:: Written task ::
Recast the lines of every row below as a single numbered list, leaving out any blank lines.

[Data listing]
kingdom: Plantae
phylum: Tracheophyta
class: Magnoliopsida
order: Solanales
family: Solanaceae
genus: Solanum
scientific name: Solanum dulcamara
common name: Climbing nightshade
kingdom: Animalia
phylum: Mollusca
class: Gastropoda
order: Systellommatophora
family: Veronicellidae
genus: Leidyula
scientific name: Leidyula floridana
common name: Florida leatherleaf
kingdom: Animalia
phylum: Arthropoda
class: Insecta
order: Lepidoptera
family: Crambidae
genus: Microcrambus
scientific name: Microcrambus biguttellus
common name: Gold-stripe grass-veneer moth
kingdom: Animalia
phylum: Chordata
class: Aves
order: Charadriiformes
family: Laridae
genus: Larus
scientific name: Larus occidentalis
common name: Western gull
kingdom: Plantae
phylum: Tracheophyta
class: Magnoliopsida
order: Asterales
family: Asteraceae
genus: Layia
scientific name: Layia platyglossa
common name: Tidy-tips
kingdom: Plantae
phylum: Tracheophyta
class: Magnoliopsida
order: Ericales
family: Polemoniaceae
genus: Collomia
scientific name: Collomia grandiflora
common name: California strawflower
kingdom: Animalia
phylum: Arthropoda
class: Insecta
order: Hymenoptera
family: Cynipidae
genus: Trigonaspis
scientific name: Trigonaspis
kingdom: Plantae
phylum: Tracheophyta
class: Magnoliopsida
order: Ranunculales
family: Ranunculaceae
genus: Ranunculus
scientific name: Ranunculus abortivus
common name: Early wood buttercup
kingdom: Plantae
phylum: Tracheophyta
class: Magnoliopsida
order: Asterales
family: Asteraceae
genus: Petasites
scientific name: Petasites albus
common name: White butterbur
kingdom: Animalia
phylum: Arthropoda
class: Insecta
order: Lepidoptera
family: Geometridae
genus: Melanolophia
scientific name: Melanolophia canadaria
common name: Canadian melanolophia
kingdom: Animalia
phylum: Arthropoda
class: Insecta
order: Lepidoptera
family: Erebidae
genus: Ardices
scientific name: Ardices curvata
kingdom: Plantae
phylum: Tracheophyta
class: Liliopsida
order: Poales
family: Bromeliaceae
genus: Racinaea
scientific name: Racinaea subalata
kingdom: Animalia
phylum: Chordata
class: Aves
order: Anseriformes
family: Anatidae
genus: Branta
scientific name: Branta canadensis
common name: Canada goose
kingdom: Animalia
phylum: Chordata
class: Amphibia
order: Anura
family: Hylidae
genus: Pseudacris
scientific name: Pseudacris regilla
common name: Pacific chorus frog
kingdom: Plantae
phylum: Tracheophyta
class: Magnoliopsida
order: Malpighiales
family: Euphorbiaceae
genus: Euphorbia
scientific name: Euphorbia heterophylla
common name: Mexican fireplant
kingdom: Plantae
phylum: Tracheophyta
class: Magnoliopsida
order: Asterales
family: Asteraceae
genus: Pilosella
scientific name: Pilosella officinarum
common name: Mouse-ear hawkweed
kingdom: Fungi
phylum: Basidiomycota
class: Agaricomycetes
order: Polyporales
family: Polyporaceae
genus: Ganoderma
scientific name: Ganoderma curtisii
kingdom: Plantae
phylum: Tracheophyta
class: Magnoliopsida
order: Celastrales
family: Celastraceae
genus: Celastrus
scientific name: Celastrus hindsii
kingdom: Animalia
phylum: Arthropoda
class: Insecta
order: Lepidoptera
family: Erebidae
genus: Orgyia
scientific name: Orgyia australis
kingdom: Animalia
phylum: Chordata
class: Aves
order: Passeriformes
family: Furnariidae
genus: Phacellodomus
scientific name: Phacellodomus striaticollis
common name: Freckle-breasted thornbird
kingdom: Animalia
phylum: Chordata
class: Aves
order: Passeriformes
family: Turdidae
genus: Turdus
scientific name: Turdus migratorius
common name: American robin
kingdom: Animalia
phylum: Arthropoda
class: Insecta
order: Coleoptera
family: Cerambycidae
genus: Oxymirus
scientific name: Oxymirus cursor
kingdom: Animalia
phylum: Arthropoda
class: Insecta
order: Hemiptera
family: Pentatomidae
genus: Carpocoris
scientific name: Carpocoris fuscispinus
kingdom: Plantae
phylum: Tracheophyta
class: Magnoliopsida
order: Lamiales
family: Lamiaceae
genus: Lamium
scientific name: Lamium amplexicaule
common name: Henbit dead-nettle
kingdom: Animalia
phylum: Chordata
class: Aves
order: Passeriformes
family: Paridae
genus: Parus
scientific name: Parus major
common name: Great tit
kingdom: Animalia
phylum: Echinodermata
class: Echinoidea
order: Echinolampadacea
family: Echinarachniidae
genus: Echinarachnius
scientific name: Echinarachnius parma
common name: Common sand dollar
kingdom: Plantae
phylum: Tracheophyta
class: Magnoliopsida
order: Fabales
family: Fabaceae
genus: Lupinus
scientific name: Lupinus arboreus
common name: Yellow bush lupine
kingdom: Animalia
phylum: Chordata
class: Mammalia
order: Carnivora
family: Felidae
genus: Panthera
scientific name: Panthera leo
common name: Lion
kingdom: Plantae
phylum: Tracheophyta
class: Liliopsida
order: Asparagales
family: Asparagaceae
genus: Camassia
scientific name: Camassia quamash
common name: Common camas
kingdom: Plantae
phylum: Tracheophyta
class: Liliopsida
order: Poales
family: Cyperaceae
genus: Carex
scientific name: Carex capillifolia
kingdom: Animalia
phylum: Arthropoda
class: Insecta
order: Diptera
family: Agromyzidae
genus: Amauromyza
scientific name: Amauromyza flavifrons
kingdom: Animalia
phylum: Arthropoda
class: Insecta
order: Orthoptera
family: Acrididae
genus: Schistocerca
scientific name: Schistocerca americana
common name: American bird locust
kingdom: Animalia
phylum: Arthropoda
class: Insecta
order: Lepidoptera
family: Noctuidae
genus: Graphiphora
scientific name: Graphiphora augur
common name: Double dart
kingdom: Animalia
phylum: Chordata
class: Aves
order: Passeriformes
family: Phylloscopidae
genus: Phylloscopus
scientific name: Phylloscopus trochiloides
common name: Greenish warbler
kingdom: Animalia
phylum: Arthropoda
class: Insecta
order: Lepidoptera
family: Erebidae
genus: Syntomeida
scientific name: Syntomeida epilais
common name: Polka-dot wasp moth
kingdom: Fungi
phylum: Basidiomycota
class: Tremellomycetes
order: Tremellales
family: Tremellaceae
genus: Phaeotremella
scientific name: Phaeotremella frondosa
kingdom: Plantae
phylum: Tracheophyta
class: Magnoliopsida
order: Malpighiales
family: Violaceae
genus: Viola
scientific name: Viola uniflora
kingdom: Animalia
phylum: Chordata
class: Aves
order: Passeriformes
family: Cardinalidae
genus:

:: Correct response ::
1. kingdom: Plantae
2. phylum: Tracheophyta
3. class: Magnoliopsida
4. order: Solanales
5. family: Solanaceae
6. genus: Solanum
7. scientific name: Solanum dulcamara
8. common name: Climbing nightshade
9. kingdom: Animalia
10. phylum: Mollusca
11. class: Gastropoda
12. order: Systellommatophora
13. family: Veronicellidae
14. genus: Leidyula
15. scientific name: Leidyula floridana
16. common name: Florida leatherleaf
17. kingdom: Animalia
18. phylum: Arthropoda
19. class: Insecta
20. order: Lepidoptera
21. family: Crambidae
22. genus: Microcrambus
23. scientific name: Microcrambus biguttellus
24. common name: Gold-stripe grass-veneer moth
25. kingdom: Animalia
26. phylum: Chordata
27. class: Aves
28. order: Charadriiformes
29. family: Laridae
30. genus: Larus
31. scientific name: Larus occidentalis
32. common name: Western gull
33. kingdom: Plantae
34. phylum: Tracheophyta
35. class: Magnoliopsida
36. order: Asterales
37. family: Asteraceae
38. genus: Layia
39. scientific name: Layia platyglossa
40. common name: Tidy-tips
41. kingdom: Plantae
42. phylum: Tracheophyta
43. class: Magnoliopsida
44. order: Ericales
45. family: Polemoniaceae
46. genus: Collomia
47. scientific name: Collomia grandiflora
48. common name: California strawflower
49. kingdom: Animalia
50. phylum: Arthropoda
51. class: Insecta
52. order: Hymenoptera
53. family: Cynipidae
54. genus: Trigonaspis
55. scientific name: Trigonaspis
56. kingdom: Plantae
57. phylum: Tracheophyta
58. class: Magnoliopsida
59. order: Ranunculales
60. family: Ranunculaceae
61. genus: Ranunculus
62. scientific name: Ranunculus abortivus
63. common name: Early wood buttercup
64. kingdom: Plantae
65. phylum: Tracheophyta
66. class: Magnoliopsida
67. order: Asterales
68. family: Asteraceae
69. genus: Petasites
70. scientific name: Petasites albus
71. common name: White butterbur
72. kingdom: Animalia
73. phylum: Arthropoda
74. class: Insecta
75. order: Lepidoptera
76. family: Geometridae
77. genus: Melanolophia
78. scientific name: Melanolophia canadaria
79. common name: Canadian melanolophia
80. kingdom: Animalia
81. phylum: Arthropoda
82. class: Insecta
83. order: Lepidoptera
84. family: Erebidae
85. genus: Ardices
86. scientific name: Ardices curvata
87. kingdom: Plantae
88. phylum: Tracheophyta
89. class: Liliopsida
90. order: Poales
91. family: Bromeliaceae
92. genus: Racinaea
93. scientific name: Racinaea subalata
94. kingdom: Animalia
95. phylum: Chordata
96. class: Aves
97. order: Anseriformes
98. family: Anatidae
99. genus: Branta
100. scientific name: Branta canadensis
101. common name: Canada goose
102. kingdom: Animalia
103. phylum: Chordata
104. class: Amphibia
105. order: Anura
106. family: Hylidae
107. genus: Pseudacris
108. scientific name: Pseudacris regilla
109. common name: Pacific chorus frog
110. kingdom: Plantae
111. phylum: Tracheophyta
112. class: Magnoliopsida
113. order: Malpighiales
114. family: Euphorbiaceae
115. genus: Euphorbia
116. scientific name: Euphorbia heterophylla
117. common name: Mexican fireplant
118. kingdom: Plantae
119. phylum: Tracheophyta
120. class: Magnoliopsida
121. order: Asterales
122. family: Asteraceae
123. genus: Pilosella
124. scientific name: Pilosella officinarum
125. common name: Mouse-ear hawkweed
126. kingdom: Fungi
127. phylum: Basidiomycota
128. class: Agaricomycetes
129. order: Polyporales
130. family: Polyporaceae
131. genus: Ganoderma
132. scientific name: Ganoderma curtisii
133. kingdom: Plantae
134. phylum: Tracheophyta
135. class: Magnoliopsida
136. order: Celastrales
137. family: Celastraceae
138. genus: Celastrus
139. scientific name: Celastrus hindsii
140. kingdom: Animalia
141. phylum: Arthropoda
142. class: Insecta
143. order: Lepidoptera
144. family: Erebidae
145. genus: Orgyia
146. scientific name: Orgyia australis
147. kingdom: Animalia
148. phylum: Chordata
149. class: Aves
150. order: Passeriformes
151. family: Furnariidae
152. genus: Phacellodomus
153. scientific name: Phacellodomus striaticollis
154. common name: Freckle-breasted thornbird
155. kingdom: Animalia
156. phylum: Chordata
157. class: Aves
158. order: Passeriformes
159. family: Turdidae
160. genus: Turdus
161. scientific name: Turdus migratorius
162. common name: American robin
163. kingdom: Animalia
164. phylum: Arthropoda
165. class: Insecta
166. order: Coleoptera
167. family: Cerambycidae
168. genus: Oxymirus
169. scientific name: Oxymirus cursor
170. kingdom: Animalia
171. phylum: Arthropoda
172. class: Insecta
173. order: Hemiptera
174. family: Pentatomidae
175. genus: Carpocoris
176. scientific name: Carpocoris fuscispinus
177. kingdom: Plantae
178. phylum: Tracheophyta
179. class: Magnoliopsida
180. order: Lamiales
181. family: Lamiaceae
182. genus: Lamium
183. scientific name: Lamium amplexicaule
184. common name: Henbit dead-nettle
185. kingdom: Animalia
186. phylum: Chordata
187. class: Aves
188. order: Passeriformes
189. family: Paridae
190. genus: Parus
191. scientific name: Parus major
192. common name: Great tit
193. kingdom: Animalia
194. phylum: Echinodermata
195. class: Echinoidea
196. order: Echinolampadacea
197. family: Echinarachniidae
198. genus: Echinarachnius
199. scientific name: Echinarachnius parma
200. common name: Common sand dollar
201. kingdom: Plantae
202. phylum: Tracheophyta
203. class: Magnoliopsida
204. order: Fabales
205. family: Fabaceae
206. genus: Lupinus
207. scientific name: Lupinus arboreus
208. common name: Yellow bush lupine
209. kingdom: Animalia
210. phylum: Chordata
211. class: Mammalia
212. order: Carnivora
213. family: Felidae
214. genus: Panthera
215. scientific name: Panthera leo
216. common name: Lion
217. kingdom: Plantae
218. phylum: Tracheophyta
219. class: Liliopsida
220. order: Asparagales
221. family: Asparagaceae
222. genus: Camassia
223. scientific name: Camassia quamash
224. common name: Common camas
225. kingdom: Plantae
226. phylum: Tracheophyta
227. class: Liliopsida
228. order: Poales
229. family: Cyperaceae
230. genus: Carex
231. scientific name: Carex capillifolia
232. kingdom: Animalia
233. phylum: Arthropoda
234. class: Insecta
235. order: Diptera
236. family: Agromyzidae
237. genus: Amauromyza
238. scientific name: Amauromyza flavifrons
239. kingdom: Animalia
240. phylum: Arthropoda
241. class: Insecta
242. order: Orthoptera
243. family: Acrididae
244. genus: Schistocerca
245. scientific name: Schistocerca americana
246. common name: American bird locust
247. kingdom: Animalia
248. phylum: Arthropoda
249. class: Insecta
250. order: Lepidoptera
251. family: Noctuidae
252. genus: Graphiphora
253. scientific name: Graphiphora augur
254. common name: Double dart
255. kingdom: Animalia
256. phylum: Chordata
257. class: Aves
258. order: Passeriformes
259. family: Phylloscopidae
260. genus: Phylloscopus
261. scientific name: Phylloscopus trochiloides
262. common name: Greenish warbler
263. kingdom: Animalia
264. phylum: Arthropoda
265. class: Insecta
266. order: Lepidoptera
267. family: Erebidae
268. genus: Syntomeida
269. scientific name: Syntomeida epilais
270. common name: Polka-dot wasp moth
271. kingdom: Fungi
272. phylum: Basidiomycota
273. class: Tremellomycetes
274. order: Tremellales
275. family: Tremellaceae
276. genus: Phaeotremella
277. scientific name: Phaeotremella frondosa
278. kingdom: Plantae
279. phylum: Tracheophyta
280. class: Magnoliopsida
281. order: Malpighiales
282. family: Violaceae
283. genus: Viola
284. scientific name: Viola uniflora
285. kingdom: Animalia
286. phylum: Chordata
287. class: Aves
288. order: Passeriformes
289. family: Cardinalidae
290. genus:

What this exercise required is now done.